Leon – remembered for the "Fight back!" slogan – had to consolidate white and other minority voters. Zille's mission was to prepare the party for government and to attempt to craft the party's own approach to non-racialism through the slogan "An open-opportunity society".
It seems Maimane's slogan – and therefore his mission – will revolve around the party's catchphrase of "Freedom, fairness and opportunity", which is largely centred on the issue of race and representivity.
The party's leadership was on Friday involved in intense debate around the exact wording of a clause to be inserted in the party's constitution that deals with diversity: what it means, and how it should be worded. This clause will be presented to the DA congress for adoption.
'Fairness' according to Maimane means an acknowledgement that unfairness in society is still to a large extent based on race and that steps need to be taken to address it, be it through redress or affirmative action.
The proposed clause – which was the subject of a long Friday afternoon debate by the party's leadership – talks about a diverse society with people of different origins, cultures and customs, and that the party will do its best "to replicate diversity in its structures".
How that will be done is unclear, because there is seemingly also common agreement that the imposition of quotas in the party is antithetical to its "values of democracy".
"Fairness" according to Maimane means an acknowledgement that unfairness in society is still to a large extent based on race and that steps need to be taken to address it, be it through redress or affirmative action. That seems a departure from the party's previous approach, which, while in support for active intervention in righting past wrongs, was much more focused on "a level playing field for all".
The end of Zuma – a reprieve for the ANC – came at the exact same time as the Cape Town drought crisis and bitter fight with Patricia de Lille.
Beyond the perennial South African issue of race, the DA will have to adopt clear and alternate policies to the governing party's. At the conclusion of its congress, the DA must be able to articulate its positions on the economy, small business, land reform, health and education.

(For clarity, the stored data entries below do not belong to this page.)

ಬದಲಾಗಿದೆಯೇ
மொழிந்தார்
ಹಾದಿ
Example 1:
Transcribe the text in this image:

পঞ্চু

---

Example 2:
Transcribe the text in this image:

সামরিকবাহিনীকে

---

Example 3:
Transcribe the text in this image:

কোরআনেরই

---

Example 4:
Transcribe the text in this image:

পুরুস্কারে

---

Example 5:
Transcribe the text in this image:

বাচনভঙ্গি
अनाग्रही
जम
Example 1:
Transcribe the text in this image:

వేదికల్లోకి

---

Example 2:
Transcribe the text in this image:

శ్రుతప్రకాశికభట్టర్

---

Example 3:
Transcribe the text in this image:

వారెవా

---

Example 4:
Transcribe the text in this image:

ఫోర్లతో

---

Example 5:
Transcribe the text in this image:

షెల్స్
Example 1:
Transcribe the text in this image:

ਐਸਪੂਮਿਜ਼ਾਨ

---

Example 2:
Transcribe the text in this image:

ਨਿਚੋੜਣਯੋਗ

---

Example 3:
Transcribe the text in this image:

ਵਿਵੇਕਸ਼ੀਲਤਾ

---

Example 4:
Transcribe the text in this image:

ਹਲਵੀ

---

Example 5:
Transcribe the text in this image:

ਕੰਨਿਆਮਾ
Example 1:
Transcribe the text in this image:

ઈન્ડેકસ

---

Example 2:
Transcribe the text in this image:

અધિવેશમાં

Shortly after the municipal election, at the beginning of last year, the optimism in the party was palpable, with internal workshops around governance and planning for national government taking place. The end of Zuma – a reprieve for the ANC – came at the exact same time as the Cape Town drought crisis and bitter fight with Patricia de Lille.

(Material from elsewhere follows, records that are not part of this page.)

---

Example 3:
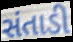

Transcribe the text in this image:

સંતાડી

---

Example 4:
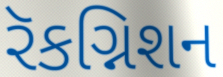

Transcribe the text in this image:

રૅકગ્નિશન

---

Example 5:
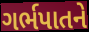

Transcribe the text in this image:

ગર્ભપાતને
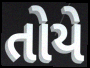
તોયે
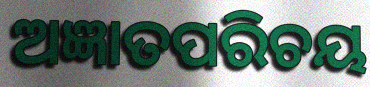
ଅଜ୍ଞାତପରିଚୟ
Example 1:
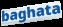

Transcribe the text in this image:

baghata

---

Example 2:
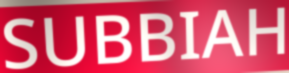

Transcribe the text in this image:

SUBBIAH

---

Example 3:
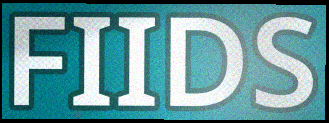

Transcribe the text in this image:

FIIDS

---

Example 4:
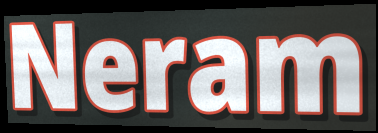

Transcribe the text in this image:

Neram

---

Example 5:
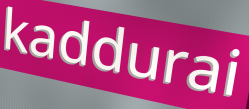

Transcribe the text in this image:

kaddurai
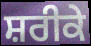
ਸ਼ਰੀਕੇ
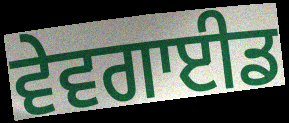
ਵੇਵਗਾਈਡ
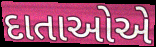
દાતાઓએ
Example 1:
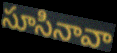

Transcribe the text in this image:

సూసినావా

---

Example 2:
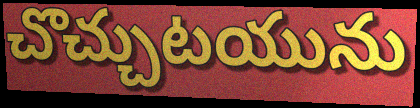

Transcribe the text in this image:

చొచ్చుటయును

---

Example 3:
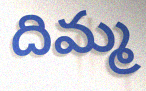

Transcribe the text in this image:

దిమ్మ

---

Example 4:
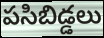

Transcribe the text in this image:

పసిబిడ్డలు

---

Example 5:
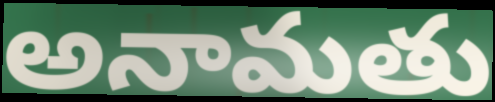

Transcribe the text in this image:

అనామతు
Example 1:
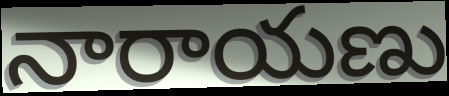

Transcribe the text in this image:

నారాయణు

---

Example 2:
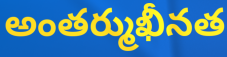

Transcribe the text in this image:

అంతర్ముఖీనత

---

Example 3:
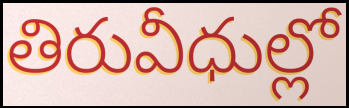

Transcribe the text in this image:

తిరువీధుల్లో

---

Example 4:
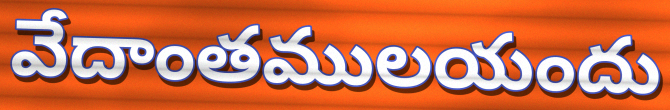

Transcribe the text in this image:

వేదాంతములయందు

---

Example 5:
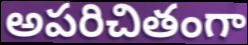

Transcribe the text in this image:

అపరిచితంగా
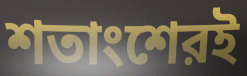
শতাংশেরই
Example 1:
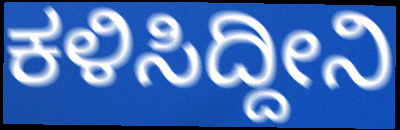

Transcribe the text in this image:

ಕಳಿಸಿದ್ದೀನಿ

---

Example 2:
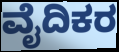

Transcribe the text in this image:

ವೈದಿಕರ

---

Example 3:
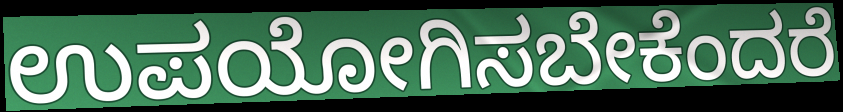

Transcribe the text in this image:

ಉಪಯೋಗಿಸಬೇಕೆಂದರೆ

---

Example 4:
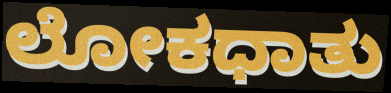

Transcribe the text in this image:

ಲೋಕಧಾತು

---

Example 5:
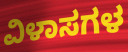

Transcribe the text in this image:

ವಿಳಾಸಗಳ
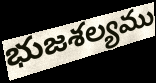
భుజశల్యము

This weekend's congress is an opportunity for a reset – and for Maimane to set the course for the almighty battle which will be next year's election.
WHAT TO LOOK OUT FOR
1. Will the term of leadership be extended from three to five years, and how will it affect Maimane's position in the party?
2. Will the National Management Committee, tasked with the day-to-day running of the party, be shrunk – and what will the effect on internal democracy be?
3. Will the stoic Athol Trollip be able to hold off the challenge from popular Tshwane mayor Solly Msimanga for the position of federal chairperson?
4. How will the party construct the diversity clause in its constitution, and what will the impact be on its ideology?
5. Will the party be able to prepare and articulate policy positions clearly different from the ANC, and will these resonate with voters?